Marisa followed Merlin’s flight. “I wish I’d asked Cael or Lucan more about him, but I thought he was just a pet.” Watching
Merlin fly and cover so much ground with so little effort, she longed to do the same. “If we dragonshaped, we’d be at Winhaven
in minutes.”
“No. Don’t even think about dragonshaping.” Rion’s voice turned harsh.
Surprised, she looked at him, but kept walking, following Merlin. “Why not?”
“If the Unari are around, we’d be too easy to spot as dragons. And”—he hesitated, as if there were something he didn’t want
to say, then continued—“after the crash, my webbing tangled in a tree. I had to dragonshape to free myself. I got a taste
of the Tyrannizer’s pain.”
His face turned hard, and his eyes blazed with anger.
“I’m sorry.” What in God’s name had the Tyrannizer done to him? She couldn’t bring herself to ask about the pain.
“It’s not something I want to ever experience again. No one should have to bear that agony. It’s savage.”
She placed her hand in his and squeezed. “We’ll stop them. You, Merlin, and I will find a way to stop the Unari.”
“Goddess help us if we don’t.”
Marisa’s stomach knotted. She could do this. Stay strong. “To use my group telepathy to communicate with the dragons, I’ll
have to link minds with them. I won’t just feel my own pain, I’ll feel theirs, too.”
Rion stopped walking and looked at her. “Back on Earth, you remained in human form when you communicated with the dragons.”

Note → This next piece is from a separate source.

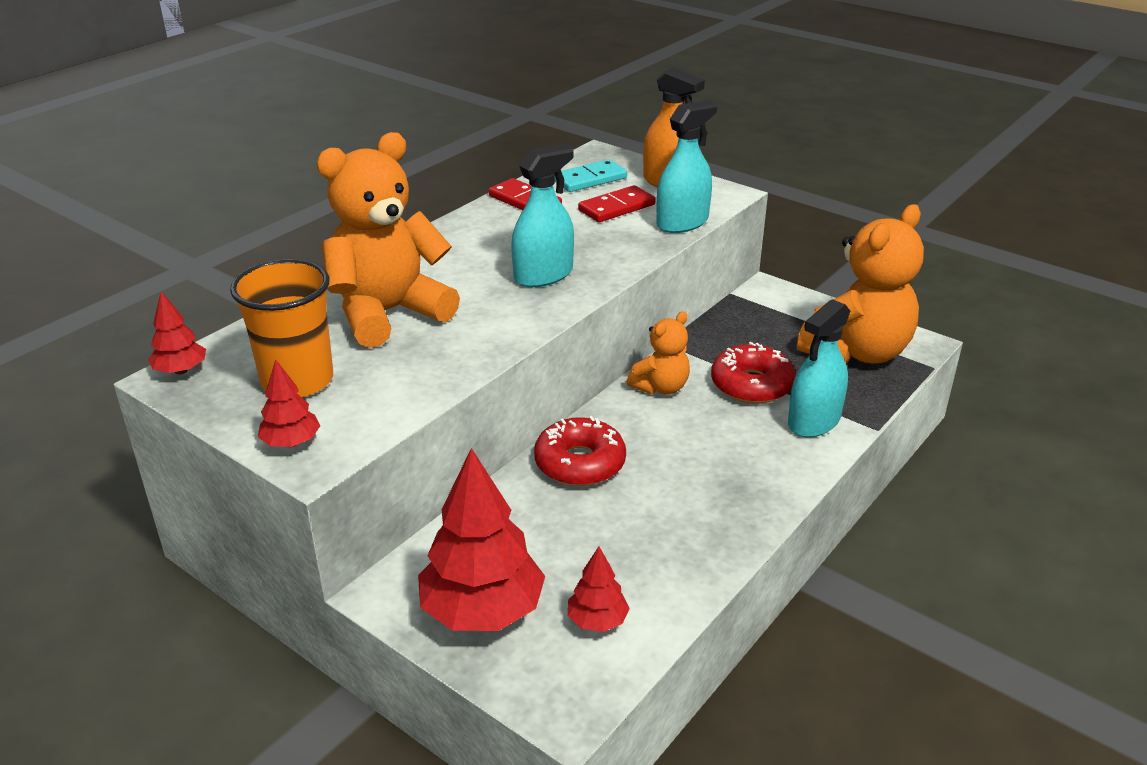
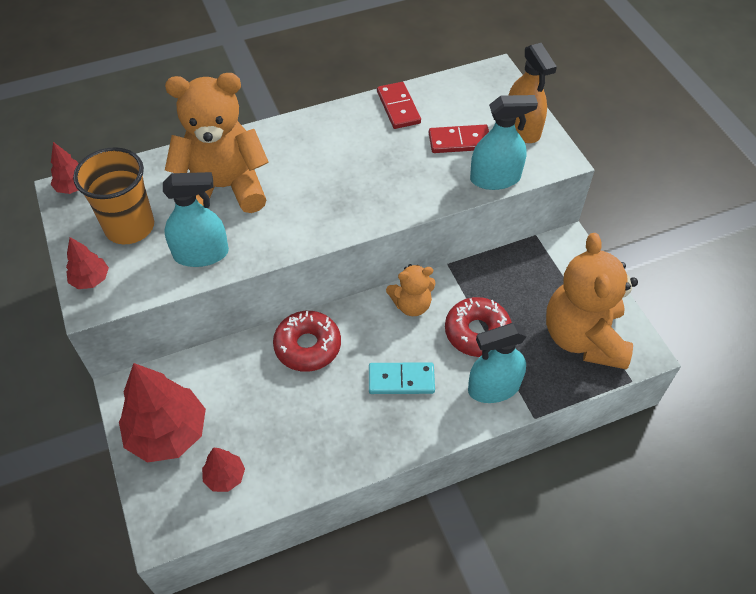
camera: 30 degrees right, 20 degrees up
turquoise spray bottle [511,144,574,287] -> turquoise spray bottle moved to [163,172,229,267]
turquoise domino [555,159,627,192] -> turquoise domino moved to [369,362,435,394]
orange teddy bear [797,204,924,365] -> orange teddy bear turned 105 degrees clockwise [546,233,638,370]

“And my efforts failed.” If not for Rion’s dragonshaping and placing himself between her and the angry dragons, she wouldn’t
have survived. “I can get through to small, receptive groups of dragons in human form. But to send a message worldwide or
to deal with fighting dragons or ones in terrible pain, I need my full telepathic powers. I have to dragonshape to communicate
effectively.”
“You’ll feel all their pain?” he asked.
“Yes.” She hoped she had the courage to do what was needed. Because if she didn’t, not only his people but all of Earth might
be doomed, as well. “The link—and the pain—won’t be as intense if I remain in human form, but I can communicate with larger
groups and with more authority if I dragonshape.”